Final Discussion with table of values:

a <- c(p.hat, p.hat1, p.hat2, p.hat3, p.hat4, p.hat5, se.hat, se.hat1, se.hat2, se.hat3, se.hat4, se.hat5) #creating a vector of all of the different Type I Error rates and standard errors
tab <- matrix(rep(a, times = 1), ncol=2, nrow = 6) #creating a matrix of the values
colnames(tab) <- c("Empirical Type-I Error", "Standard Error of Estimate") #labeling the columns
rownames(tab) <- c("Chi-Squared(1): n = 100", "n = 1,000", "n = 10,000", "U(0,2): n = 100", "n = 1,000", "n = 10,000") #labeling the rows
tab <- as.table(round(tab, digits = 4)) #creating the data table of the values combined and rounding to 4 decimal places

tab %>% 
  kbl(caption = "Monte Carlo Simulation with Non-Normal Sampled Populations") %>%
  kable_classic(full_width = F, html_font = "Cambria")
Monte Carlo Simulation with Non-Normal Sampled Populations
Empirical Type-I Error Standard Error of Estimate
Chi-Squared(1): n = 100 0.072 0.0082
n = 1,000 0.064 0.0077
n = 10,000 0.046 0.0066
U(0,2): n = 100 0.044 0.0065
n = 1,000 0.038 0.0060
n = 10,000 0.051 0.0070

As you can see from the table, the t-test is robust to mild departures from normality. Thus, when the test procedure was replicated a large number of times under the conditions of the null hypothesis Ho: \(\ μ=μ0\), the observed Type I error rate got closer to \(\alpha\) = 0.05 as the sample size increased in both non-normal distributions.

Problem 3:

Background:

Empirical confidence level is an estimate of the confidence level obtained by simulation. If the sampling and estimation is repeated a large number of times, approximately 90% of the intervals should contain \(\ mu\).

Question:

Suppose that Y1,Y2,…,Yn are a random sample from a lognormal distribution with unknown parameters.
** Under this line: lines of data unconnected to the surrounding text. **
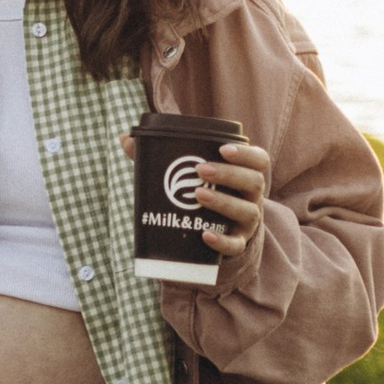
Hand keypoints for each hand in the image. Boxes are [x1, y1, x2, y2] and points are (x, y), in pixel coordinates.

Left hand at [120, 130, 271, 276]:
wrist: (212, 231)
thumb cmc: (200, 192)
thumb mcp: (186, 175)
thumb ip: (159, 157)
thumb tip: (125, 139)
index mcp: (244, 174)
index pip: (258, 159)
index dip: (245, 153)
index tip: (223, 148)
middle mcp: (251, 196)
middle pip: (253, 181)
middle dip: (228, 174)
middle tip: (200, 169)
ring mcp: (247, 221)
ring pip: (247, 211)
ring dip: (224, 202)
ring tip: (198, 195)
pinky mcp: (237, 243)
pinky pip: (235, 244)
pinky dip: (221, 241)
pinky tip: (205, 235)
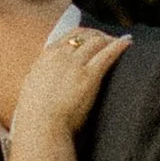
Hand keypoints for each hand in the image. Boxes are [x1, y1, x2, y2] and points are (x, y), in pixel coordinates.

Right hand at [7, 26, 130, 144]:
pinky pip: (108, 53)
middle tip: (111, 39)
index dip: (84, 35)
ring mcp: (75, 64)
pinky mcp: (89, 75)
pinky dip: (119, 45)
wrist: (41, 126)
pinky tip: (128, 42)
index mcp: (46, 56)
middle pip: (84, 35)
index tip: (94, 38)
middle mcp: (61, 55)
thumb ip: (39, 75)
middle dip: (99, 35)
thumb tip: (40, 75)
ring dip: (110, 39)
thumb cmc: (36, 114)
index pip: (69, 36)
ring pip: (96, 41)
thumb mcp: (31, 86)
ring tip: (122, 41)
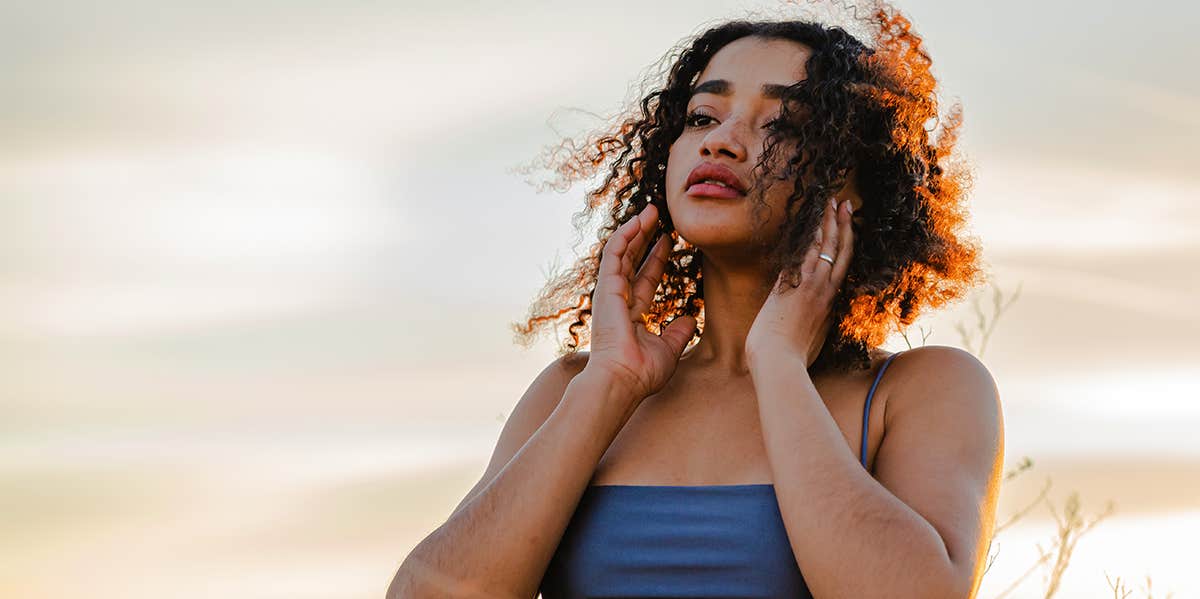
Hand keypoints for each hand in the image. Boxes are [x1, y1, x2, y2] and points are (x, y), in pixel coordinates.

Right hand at [584, 202, 697, 403]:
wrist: (622, 380)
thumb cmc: (642, 372)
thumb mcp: (669, 349)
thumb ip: (678, 332)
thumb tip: (690, 319)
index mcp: (632, 314)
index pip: (646, 278)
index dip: (657, 258)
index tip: (669, 240)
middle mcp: (619, 301)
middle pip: (633, 260)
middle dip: (645, 237)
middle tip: (657, 215)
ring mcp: (610, 294)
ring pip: (622, 252)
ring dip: (635, 230)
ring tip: (650, 210)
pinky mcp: (605, 288)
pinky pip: (613, 255)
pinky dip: (624, 236)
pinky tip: (636, 221)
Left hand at [746, 197, 854, 368]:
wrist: (779, 365)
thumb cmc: (789, 360)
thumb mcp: (808, 341)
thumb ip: (811, 327)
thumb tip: (807, 325)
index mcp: (829, 305)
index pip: (841, 268)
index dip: (846, 246)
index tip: (848, 230)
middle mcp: (825, 293)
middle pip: (840, 252)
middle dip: (844, 226)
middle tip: (846, 204)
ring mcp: (812, 288)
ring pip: (826, 248)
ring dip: (829, 223)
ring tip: (832, 202)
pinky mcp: (795, 286)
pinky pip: (807, 254)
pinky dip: (812, 236)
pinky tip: (814, 219)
Construct a 90% confidence interval for the parameter \(\ mu\). Use Monte Carlo Method to obtain an empirical estimate of the confidence level.

Solution:

set.seed(1234) #setting the seed
m1 <- 10000 #number of Monte Carlo paths
n1 <- 10 #random number of samples chosen
alpha1 <- 0.10 #significance level

#If Y follows logNormal(mu,sd) distribution then log(X) follows standard normal distribution with mu = 0 and sigma = 1

x <- rlnorm(n1, meanlog = 0, sdlog = 1) #lognormal(n = 30, mu = 0, var = 1) distribution
LCI <- mean(log(x)) - qt((1 - (alpha1/2)), df = (n1 - 1)) * (sqrt((var(x))/n1)) #lower confidence interval limit
UCI <- mean(log(x)) + qt((1 - (alpha1/2)), df = (n1 - 1)) * (sqrt((var(x))/n1)) #upper confidence interval limit

CI <- c(LCI, UCI) #90% confidence interval for the parameter mu

LCL1 <- replicate(m1, expr = { #Monte Carlo method generating the expression to be repeatedly executed in braces { }
    x <- rlnorm(n1, meanlog = 0, sdlog = 1)
    mean(log(x)) - (qt(1-(alpha1/2), df = (n1-1)) * (sd(x)/sqrt(n1))) #lower confidence level
    } )
UCL1 <- replicate(m1, expr = {
    x <- rlnorm(n1, meanlog = 0, sdlog = 1)
    mean(log(x)) + (qt(1-(alpha1/2), df = (n1-1)) * (sd(x)/sqrt(n1))) #upper confidence level
    } )

CL <- mean((UCL1 > 0) & (LCL1 < 0)) #computing the mean to get the confidence 
count <- sum((UCL1 > 0) & (LCL1 < 0)) #count the intervals that contain mu 

Discussion:

dt6 <- round(rbind(CI, CL, count), 4) #creating the data table of the values combined and rounding to 4 decimal places
names <- c("90% Confidence Interval", "Empirical Estimate of Confidence Level", "Sum of Confidence Intervals that contain mu") #labeling the columns
dimnames(dt6) <- list(names)
 

dt6 %>% 
  kbl(caption = "Monte Carlo Simulation with Non-Normal Sampled Populations to Estimate a Confidence Level") %>%
  kable_classic(full_width = F, html_font = "Cambria")
Monte Carlo Simulation with Non-Normal Sampled Populations to Estimate a Confidence Level
90% Confidence Interval -0.8895 0.1232
Empirical Estimate of Confidence Level 0.9265 0.9265
Sum of Confidence Intervals that contain mu 9265.0000 9265.0000

Here, you can see that the result is 9,265 intervals satisfied (UCL1 > 0) & (LCL1 < 0), so the empirical confidence level is 92.65% in this experiment. The result is known to vary but should be close to the theoretical value of 90%. Which means that 92.65% of the intervals contained the population mean.